Fortunately, history tells us that we humans are in many ways at our best when our backs are to the wall. Rebecca Solnit’s extraordinary 2010 book A Paradise Built in Hell, for example, shows just how transformative disasters can be for our communities when they are faced with destruction and death.

It bears remembering, however, that we are currently experiencing the threat posed by climate change in two very different timeframes: as an occasional local shock event in the present, like a flood or wildfire, and as a looming, generalised and globally distributed threat to our future wellbeing. The well-honed “backs to the wall” response Solnit writes about is appropriate to the first timeframe. It involves a release of adrenalin and in many of us an upwelling of altruism.

But how might we beneficially respond to climate change as a long-term existential threat that stretches into the generational future? Whereas a disaster brings communities out onto the street, literally as well as virtually, one can easily fall prey to private despair when contemplating the uncertainty and scale of the losses that lie ahead.
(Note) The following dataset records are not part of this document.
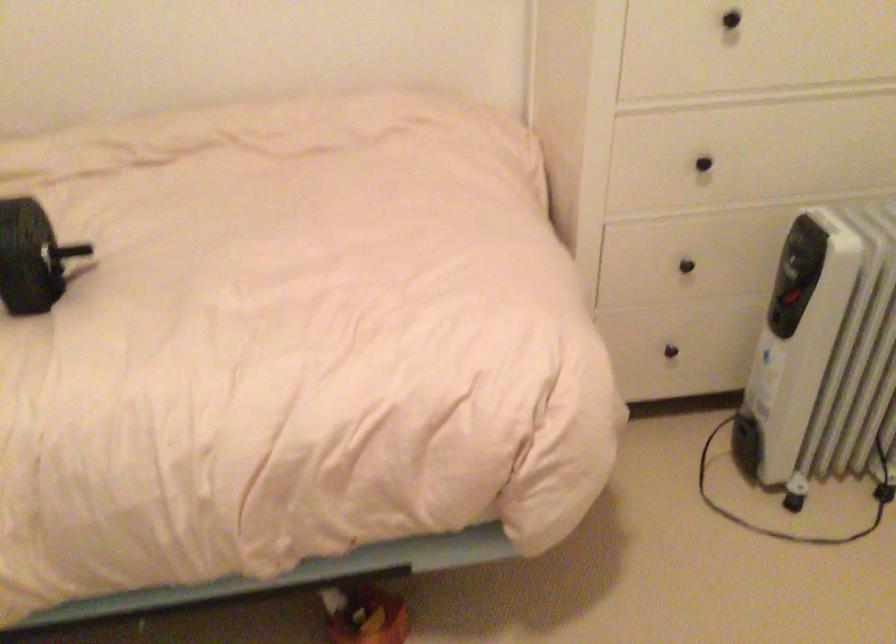
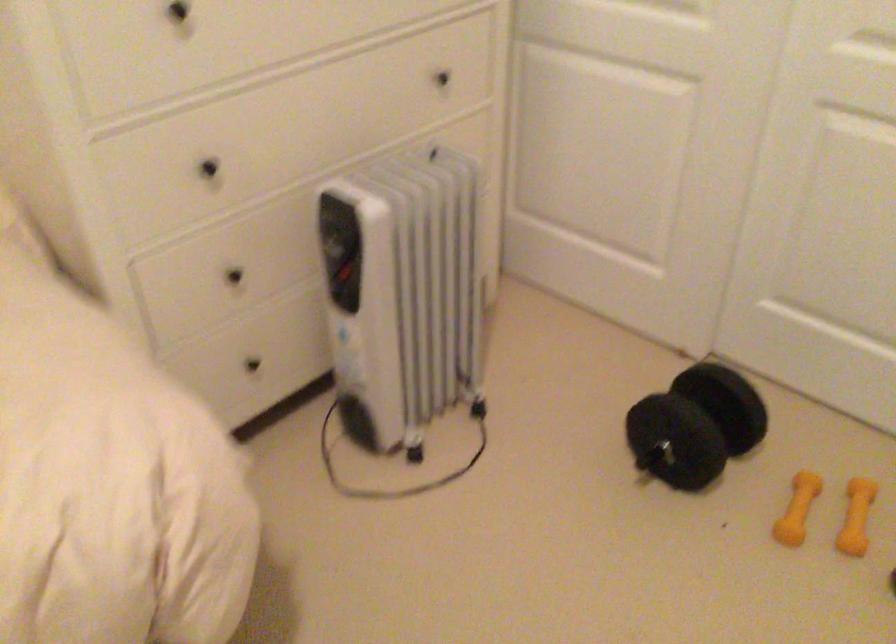
Find the pixel in the second image that matches (x=703, y=162) in the first image.

(209, 167)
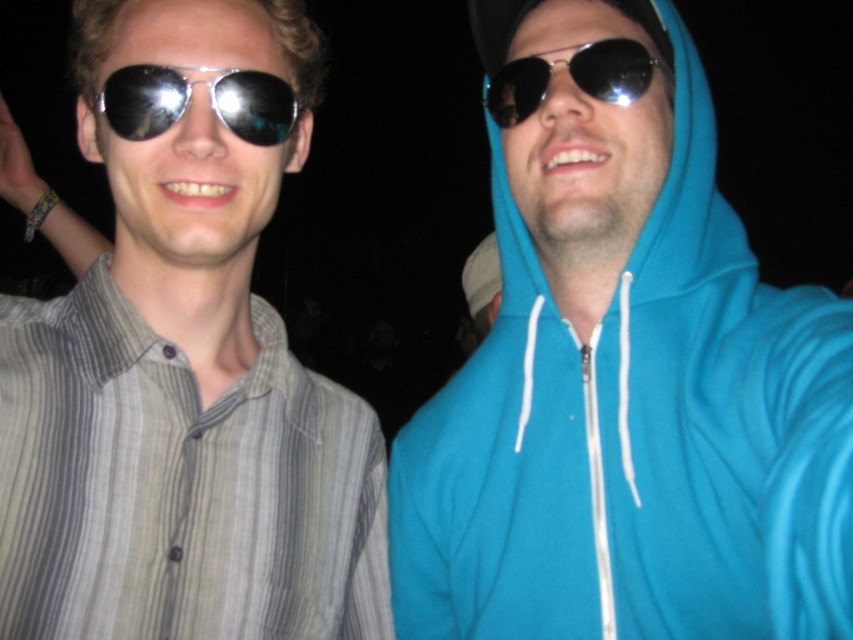
Which is behind, point (254, 136) or point (619, 64)?

Positioned behind is point (254, 136).

This screenshot has height=640, width=853. Find the location of `metallic reflective sunglasses at left`. metallic reflective sunglasses at left is located at coordinates (189, 97).

Can you confirm if striped cotton shirt at left is thinner than metallic reflective sunglasses at center?

No.

Between striped cotton shirt at left and metallic reflective sunglasses at center, which one is positioned lower?

striped cotton shirt at left is below.

Which is in front, point (167, 625) or point (556, 61)?

Point (167, 625)

In order to click on striped cotton shirt at left in this screenshot , I will do `click(184, 364)`.

Which is in front, point (189, 225) or point (171, 84)?

Point (189, 225)

Does striped cotton shirt at left have a lesser height compared to metallic reflective sunglasses at left?

Incorrect, striped cotton shirt at left's height does not fall short of metallic reflective sunglasses at left's.

Is point (152, 291) less distant than point (106, 104)?

No.

At what (x,y) coordinates should I click in order to perform the action: click on striped cotton shirt at left. Please return your answer as a coordinate pair (x, y). Looking at the image, I should click on (184, 364).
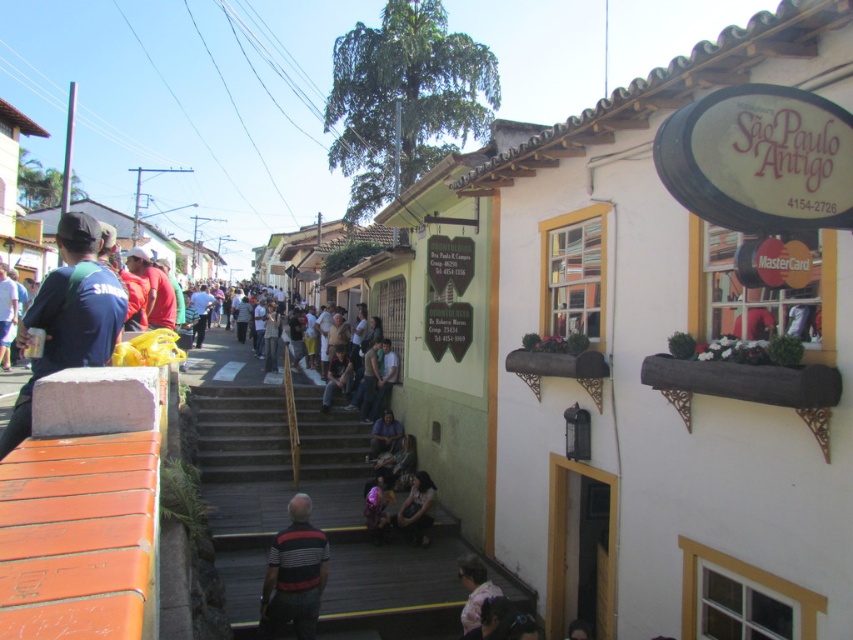
You are a photographer standing at the bottom of the wooden staircase in the historic town. You want to take a photo of both the striped cotton shirt at center and the light brown fabric shirt at lower center. Which shirt should you focus on first to ensure both are in sharp focus?

You should focus on the striped cotton shirt at center first because it is closer to the viewer than the light brown fabric shirt at lower center. By focusing on the closer object, the depth of field may allow both to be in focus if they are within the same plane or if the aperture is set appropriately. Alternatively, using a small aperture for greater depth of field would help ensure both are sharp.

You are standing on the platform bordered by the orange panels and looking down at the street. You see a striped cotton shirt at center and a pink fabric at center. Which one is closer to your left side?

The striped cotton shirt at center is to the left of pink fabric at center, so it is closer to your left side.

You are a tailor observing two shirts in the scene. The striped cotton shirt at center and the light brown fabric shirt at lower center. Which shirt has a wider width according to the description?

The striped cotton shirt at center might be wider than the light brown fabric shirt at lower center.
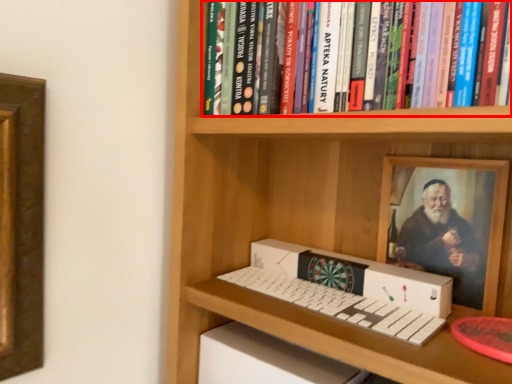
Question: From the image, what is the correct spatial relationship of book (annotated by the red box) in relation to box?

Choices:
 (A) left
 (B) right

Answer: (A)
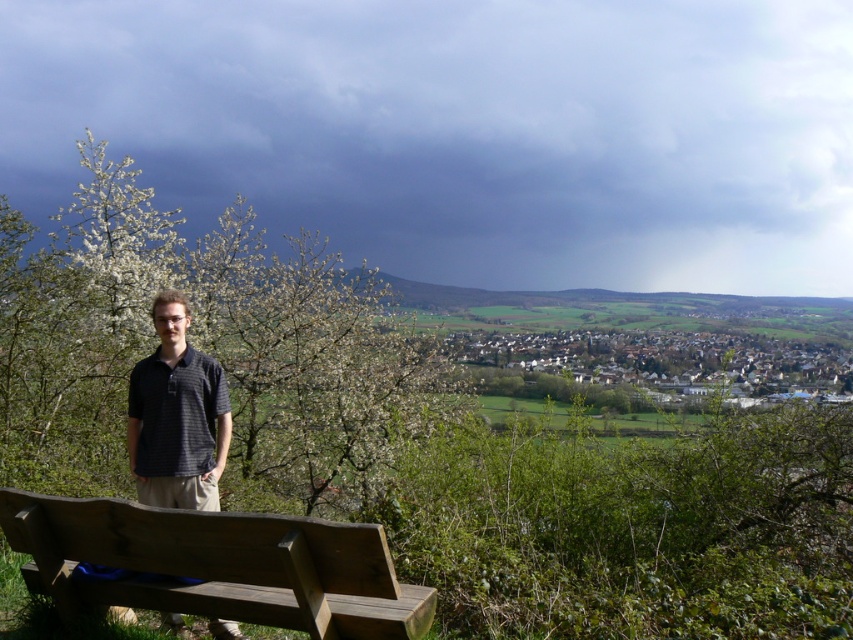
Does point (119, 502) come in front of point (190, 481)?

That is True.

Which is behind, point (271, 609) or point (137, 483)?

The point (137, 483) is more distant.

Is point (312, 576) positioned behind point (178, 300)?

That is False.

Locate an element on the screen. The image size is (853, 640). wooden bench at lower left is located at coordinates (218, 564).

Between point (445, 406) and point (403, 628), which one is positioned behind?

Positioned behind is point (445, 406).

Is green leafy tree at left to the right of wooden bench at lower left from the viewer's perspective?

No, green leafy tree at left is not to the right of wooden bench at lower left.

The width and height of the screenshot is (853, 640). I want to click on green leafy tree at left, so click(204, 349).

Does green leafy tree at left have a lesser height compared to dark blue striped polo shirt at center?

In fact, green leafy tree at left may be taller than dark blue striped polo shirt at center.

Is green leafy tree at left bigger than dark blue striped polo shirt at center?

Yes, green leafy tree at left is bigger than dark blue striped polo shirt at center.

Does point (274, 499) lie behind point (184, 339)?

Yes.

Locate an element on the screen. This screenshot has width=853, height=640. green leafy tree at left is located at coordinates (204, 349).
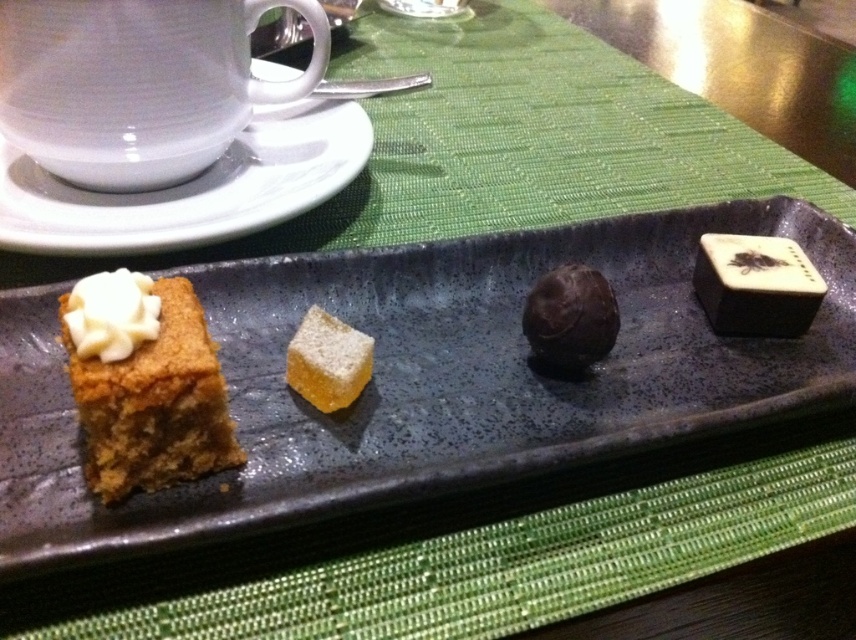
You are standing in front of the plate and want to pick up the dessert that is closest to you. Which dessert should you choose between the point at (275, 74) and the point at (590, 355)?

Point (275, 74) is behind point (590, 355), so the dessert at point (590, 355) is closer to you and should be chosen.

You are a food delivery robot with a 10 inch wide arm. You need to pick up the yellow sugary cube at center from the plate. Can your arm fit between the white ceramic saucer at upper left and the edge of the plate without touching anything?

The distance between the white ceramic saucer at upper left and the yellow sugary cube at center is 10.30 inches. Since your arm is 10 inches wide, there is enough space for it to fit between them without touching anything.

You are at a dessert buffet and see the white ceramic saucer at upper left and the yellow sugary cube at center. Which dessert is placed higher on the plate?

The white ceramic saucer at upper left is located above the yellow sugary cube at center, so it is placed higher on the plate.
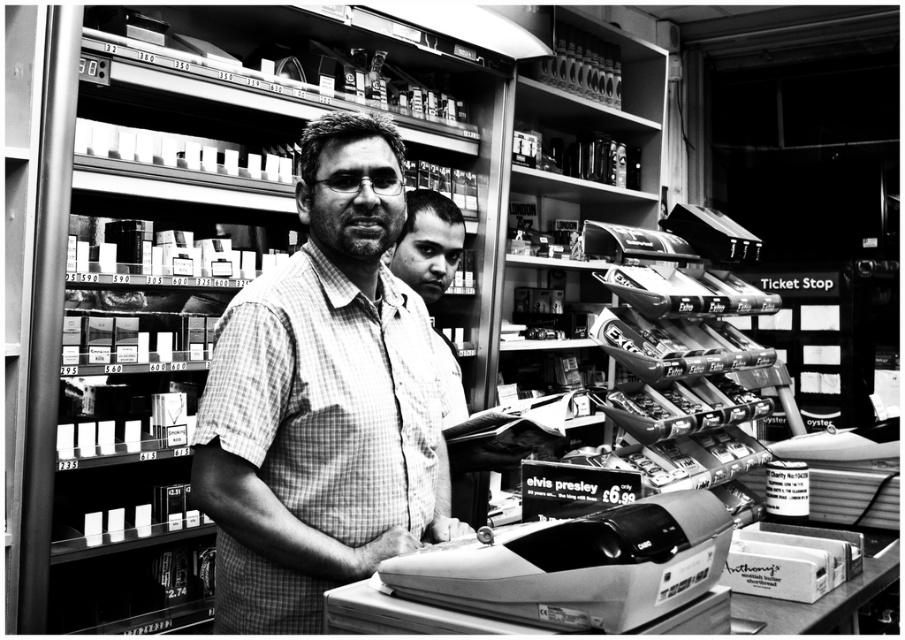
Question: Which point is farther to the camera?

Choices:
 (A) (255, 314)
 (B) (378, 577)

Answer: (A)

Question: Which point appears farthest from the camera in this image?

Choices:
 (A) (301, 154)
 (B) (634, 595)

Answer: (A)

Question: Can you confirm if checkered fabric shirt at center is positioned to the right of metallic gray cash register at lower center?

Choices:
 (A) no
 (B) yes

Answer: (A)

Question: Is checkered fabric shirt at center below metallic gray cash register at lower center?

Choices:
 (A) no
 (B) yes

Answer: (A)

Question: Where is checkered fabric shirt at center located in relation to metallic gray cash register at lower center in the image?

Choices:
 (A) below
 (B) above

Answer: (B)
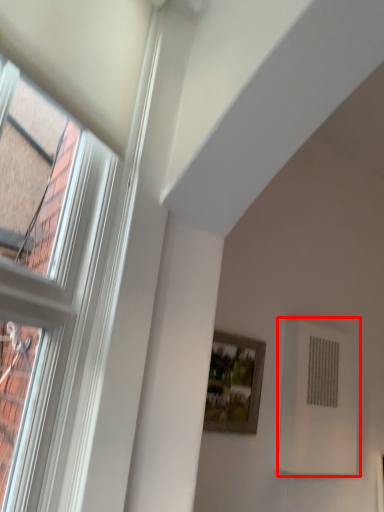
Question: Considering the relative positions of air conditioning (annotated by the red box) and picture frame in the image provided, where is air conditioning (annotated by the red box) located with respect to the staircase?

Choices:
 (A) right
 (B) left

Answer: (A)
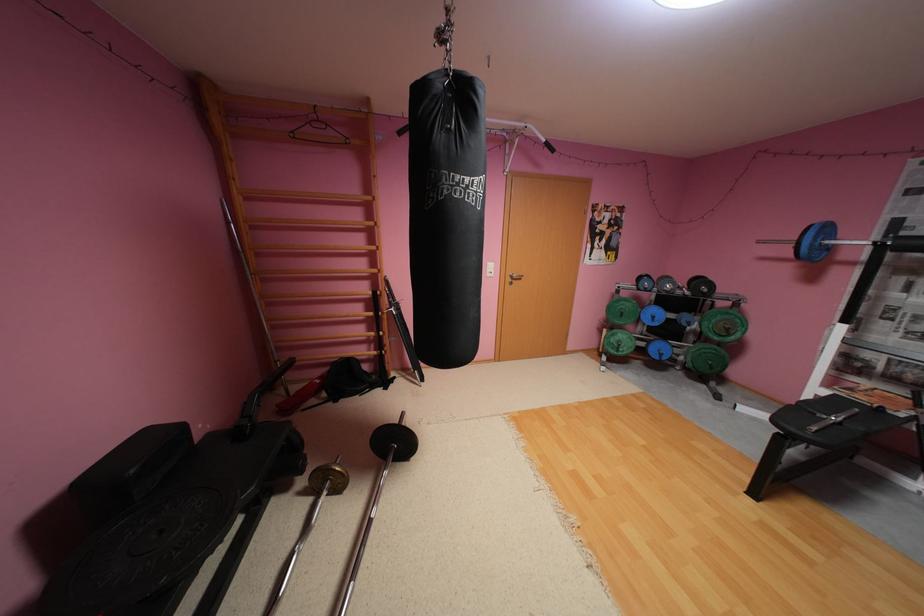
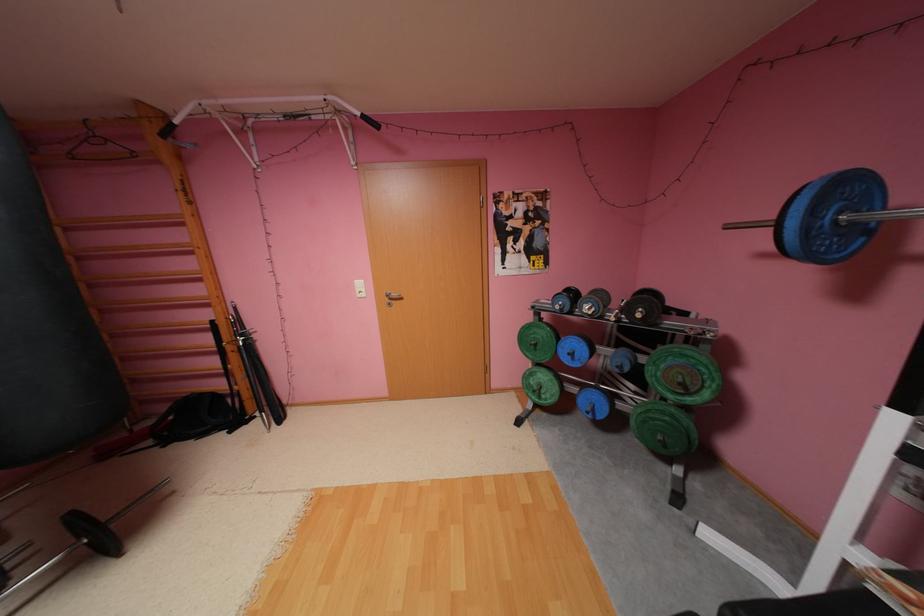
The point at (x=714, y=291) is marked in the first image. Where is the corresponding point in the second image?

(648, 315)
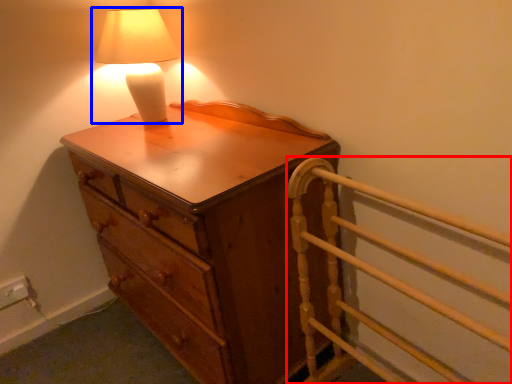
Question: Among these objects, which one is farthest to the camera, bed frame (highlighted by a red box) or lamp (highlighted by a blue box)?

Choices:
 (A) bed frame
 (B) lamp

Answer: (B)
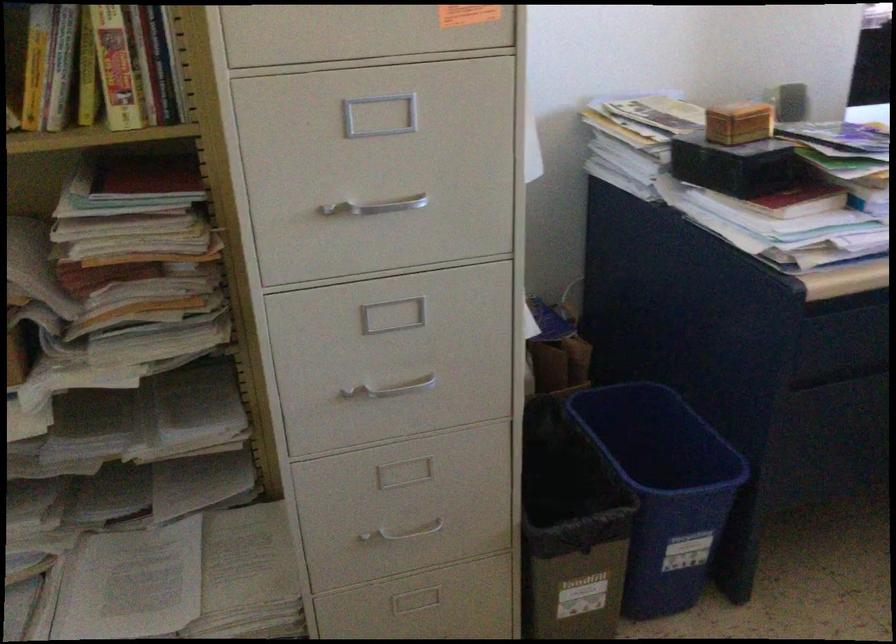
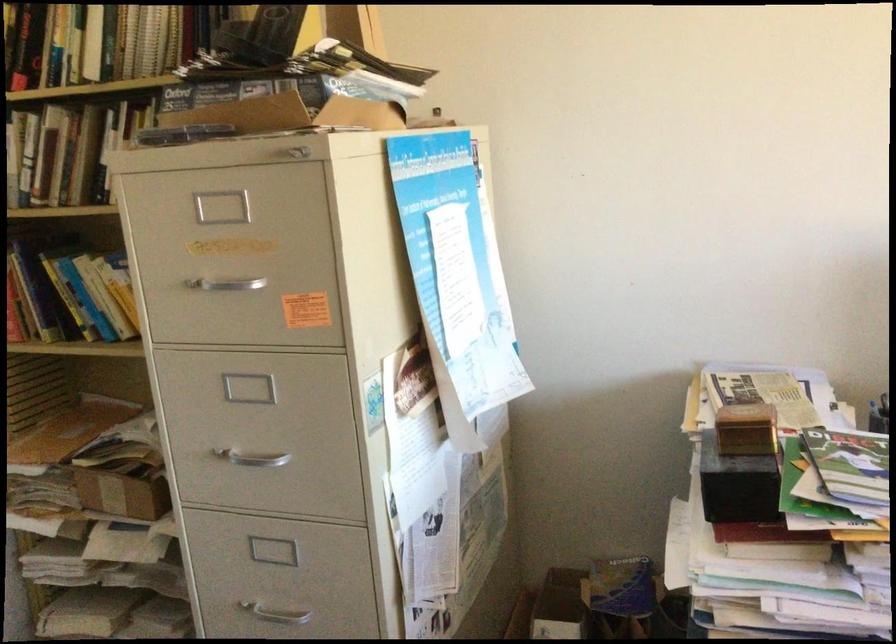
Question: The camera is either moving clockwise (left) or counter-clockwise (right) around the object. The first image is from the beginning of the video and the second image is from the end. Is the camera moving left or right when shooting the video?

Choices:
 (A) Left
 (B) Right

Answer: (B)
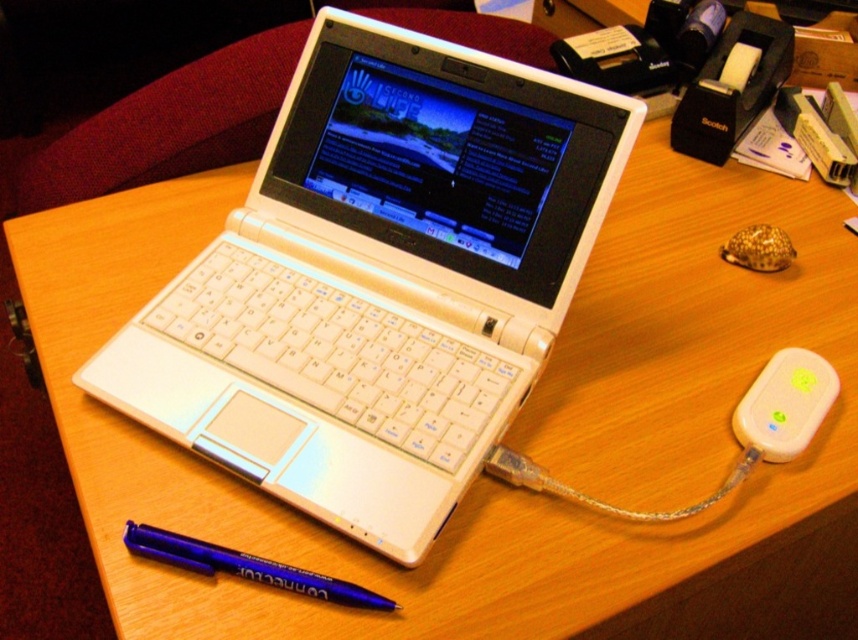
Which is below, white plastic laptop at center or blue metallic pen at lower left?

blue metallic pen at lower left is lower down.

Looking at this image, measure the distance between point (424, 346) and camera.

Point (424, 346) and camera are 26.55 inches apart.

In order to click on white plastic laptop at center in this screenshot , I will do `click(379, 280)`.

Which is in front, point (342, 454) or point (799, 445)?

Point (342, 454) is more forward.

Between point (299, 470) and point (816, 416), which one is positioned behind?

Positioned behind is point (816, 416).

Is point (360, 35) closer to viewer compared to point (820, 384)?

No, (360, 35) is further to viewer.

The height and width of the screenshot is (640, 858). In order to click on white plastic laptop at center in this screenshot , I will do `click(379, 280)`.

Is white plastic ipod at right bigger than blue metallic pen at lower left?

Correct, white plastic ipod at right is larger in size than blue metallic pen at lower left.

Looking at this image, measure the distance between white plastic ipod at right and camera.

white plastic ipod at right and camera are 24.39 inches apart from each other.

Which is behind, point (754, 426) or point (379, 608)?

The point (754, 426) is behind.

Identify the location of white plastic ipod at right. (784, 404).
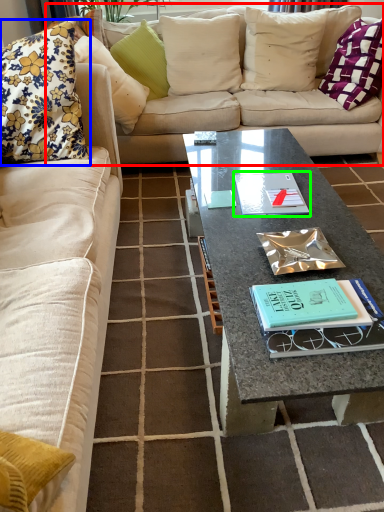
Question: Which object is positioned closest to studio couch (highlighted by a red box)? Select from pillow (highlighted by a blue box) and paperback book (highlighted by a green box).

Choices:
 (A) pillow
 (B) paperback book

Answer: (A)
“A problem shared is a problem halved,” as the saying goes, but how to discuss something so sombre, so laden with future death, even with those close to us? In the age of text-based social media, the art of conversation is – perhaps temporarily – at a low ebb. Activist movements like Extinction Rebellion and Fridays for Future are a welcome and countercultural response to the felt need to share the grief and rage with others and at least do something with one’s existential angst. But they are still relatively small and many will feel they set too high a bar of commitment to personal activism for them to join in.

Missing are frequent, accessible opportunities to sit with small-enough groups of one’s fellow citizens, share one’s own questions and fears and listen to them share theirs. There is a potential for transformation in such simple and intimate medicine.

For some, however, conversation by itself is not enough. Our growing sense of impending danger has duly released a river of climate-related innovation, which is to be both expected and judiciously encouraged. Anything that offers genuine hope of either slowing the pace of warming or preparing us better to cope with inevitable shock events must be welcome.

Beyond such palliative innovations, to what should we pin our highest hopes? Hope that by some magic we will restore “normal” is a child’s hope. Grown-ups know too much now to entertain it. What if, instead, we cultivate a hope, grounded in our long experience of the human spirit under pressure, that, as the tired pillars of our civilisation crumble around us, we have it in us to find one another in a fresh light? So much of the potential in our humanity, after all, has been left unexplored or actively suppressed in our mad rush to secure eternal, materially denominated comfort at others’ expense. We are more than we have told ourselves we are.

Just as the medical establishment would have us throw every last drug and procedure at our elderly as they approach death, hoping to prolong life, so are we easily persuaded that our current social and economic order must be pumped full of whatever it takes to keep the party going. Yet there is wisdom in embracing and not resisting its inevitable death, setting our gaze on what may be wanting to emerge in its place, knowing that it will take patience, close attention and doubtless much suffering and grief before we are even able to see it, let alone enjoy it. But is this not what it means to be in an emerge-and-see?

As our individual death requires us to let go of our identification with our body and our worldly presence, so the death of our current form of civilisation requires us to dis-identify with it and what it has represented, opening ourselves to what else we might become.